BALTIMORE (NEWSnet/AP) — The main shipping channel into Baltimore’s port has fully reopened to its original depth and width following the March collapse of the Francis Scott Key Bridge.

The channel was blocked by the wreckage of the fallen bridge, which collapsed after a container ship lost power and crashed into one of its supporting columns, sending six members of a roadwork crew to their deaths.

Officials announced the full reopening in a news release Monday evening. After a massive cleanup effort, crews removed an estimated 50,000 tons of steel and concrete from the Patapsco River.

The Port of Baltimore, which processes more cars and farm equipment than any other in the country, was effectively closed for several weeks while the wreckage was removed.

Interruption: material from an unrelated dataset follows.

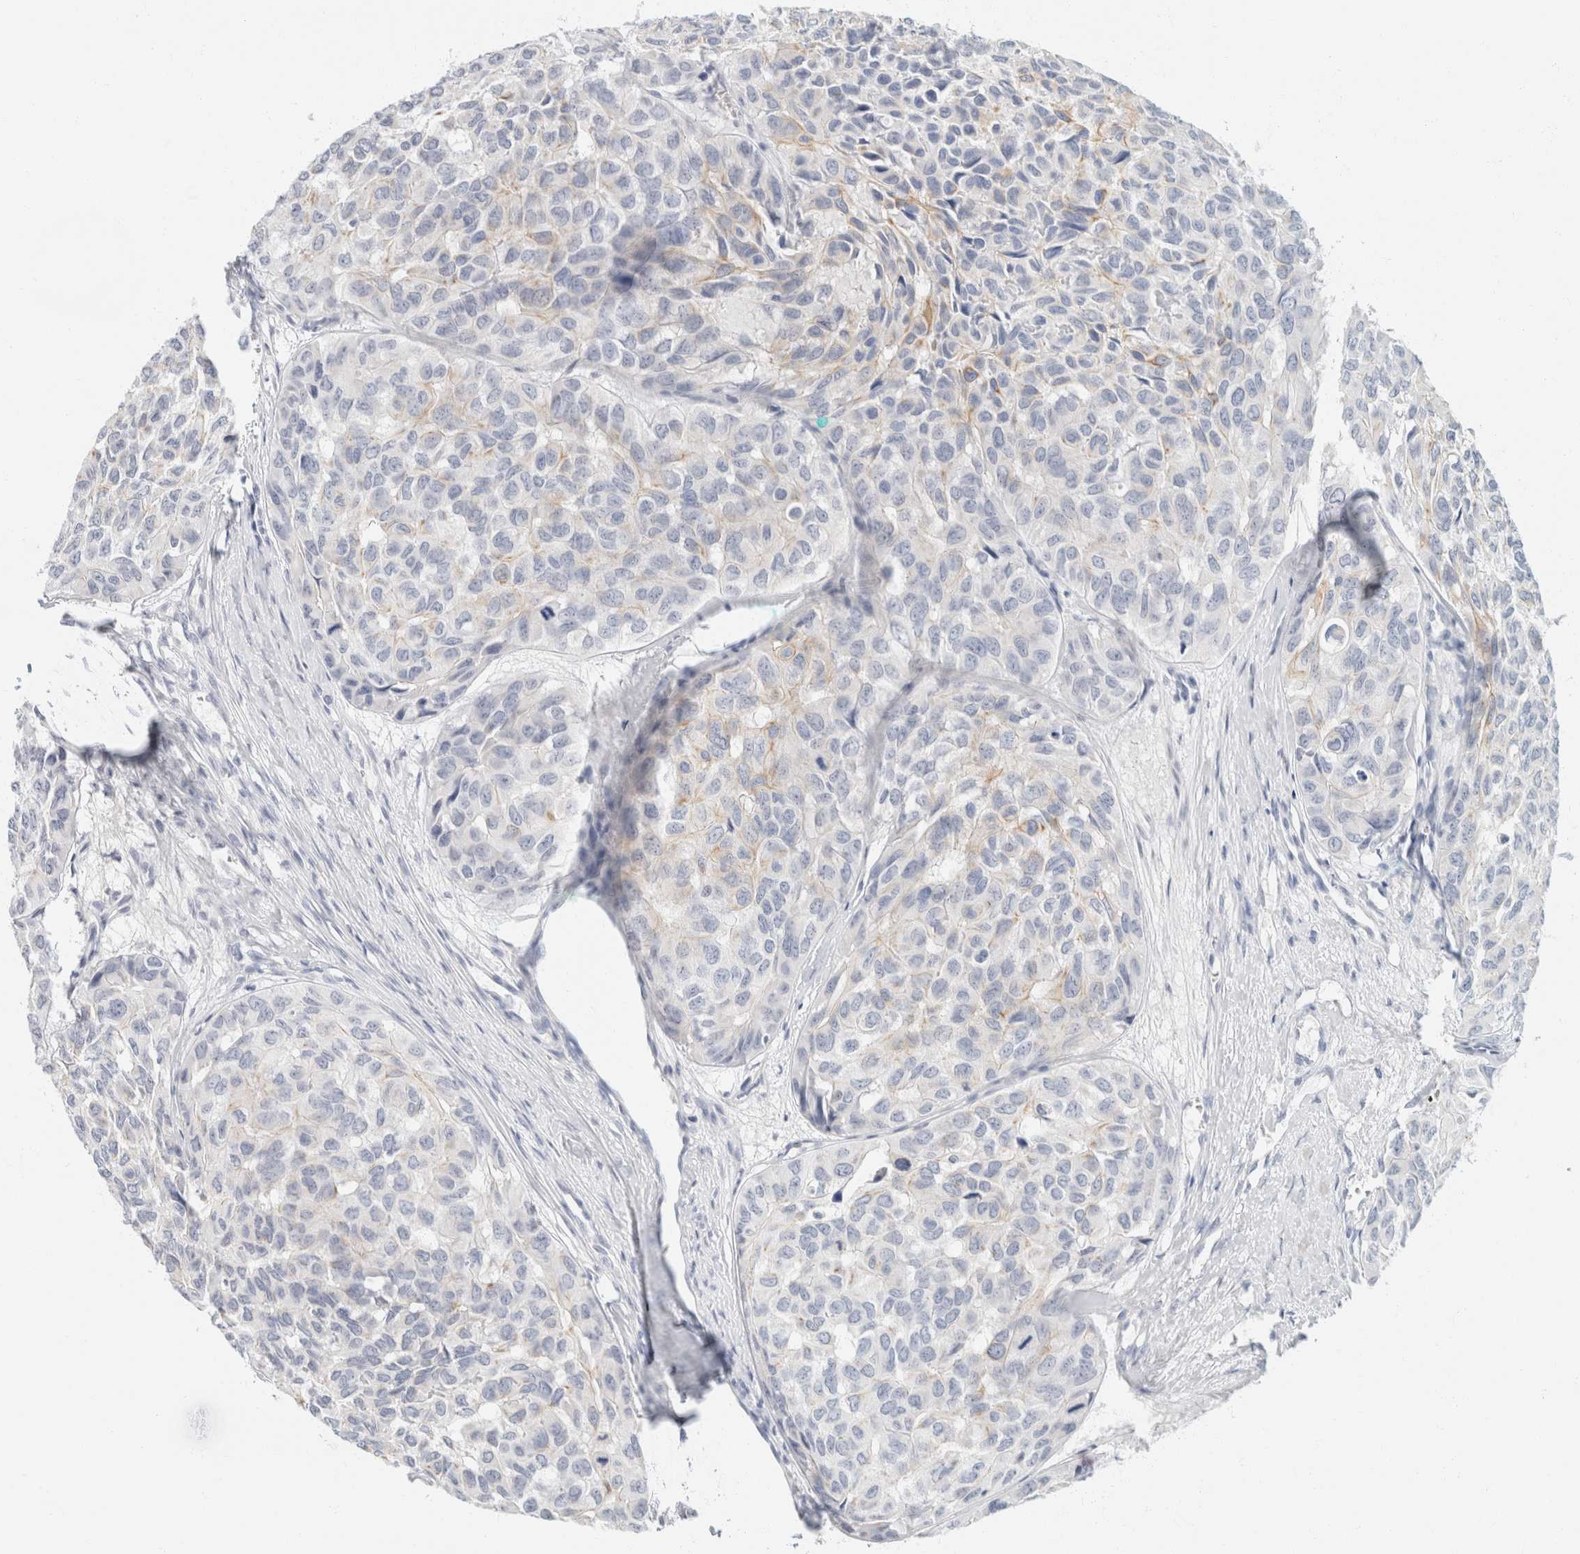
{"staining": {"intensity": "negative", "quantity": "none", "location": "none"}, "tissue": "head and neck cancer", "cell_type": "Tumor cells", "image_type": "cancer", "snomed": [{"axis": "morphology", "description": "Adenocarcinoma, NOS"}, {"axis": "topography", "description": "Salivary gland, NOS"}, {"axis": "topography", "description": "Head-Neck"}], "caption": "This is a photomicrograph of IHC staining of adenocarcinoma (head and neck), which shows no positivity in tumor cells.", "gene": "KRT20", "patient": {"sex": "female", "age": 76}}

On May 20, the wayward cargo ship Dali was reflected and guided back to port. The vessel had been stuck amid the wreckage for almost two months.

Thousands of longshoremen, truckers and small business owners have seen their jobs impacted by the collapse, prompting local and state officials to prioritize reopening the port.

The announcement on Monday means commerce that depends on the busy port can begin ramping back up.

The Dali lost power shortly after leaving Baltimore for Sri Lanka in the early hours of March 26.

A National Transportation Safety Board investigation found it experienced power outages before starting its voyage, but the exact causes of the electrical issues have yet to be determined.

The FBI is also conducting a criminal investigation into the circumstances leading up to the collapse.

Officials have said they hope to rebuild the bridge by 2028.